» Exercise brief: Exact copy, pictures excluded: write out every line below.

» Available records:
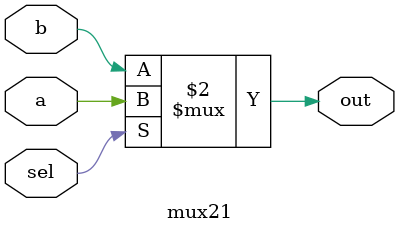
<source format=v>
module mux21(
	input a,
	input b,
	input sel,
	output out
);



	assign out = (sel==1'b1) ? a:b;



endmodule 
</source>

» Answer space:
<source format=v>
module mux21(
	input a,
	input b,
	input sel,
	output out
);



	assign out = (sel==1'b1) ? a:b;



endmodule 
</source>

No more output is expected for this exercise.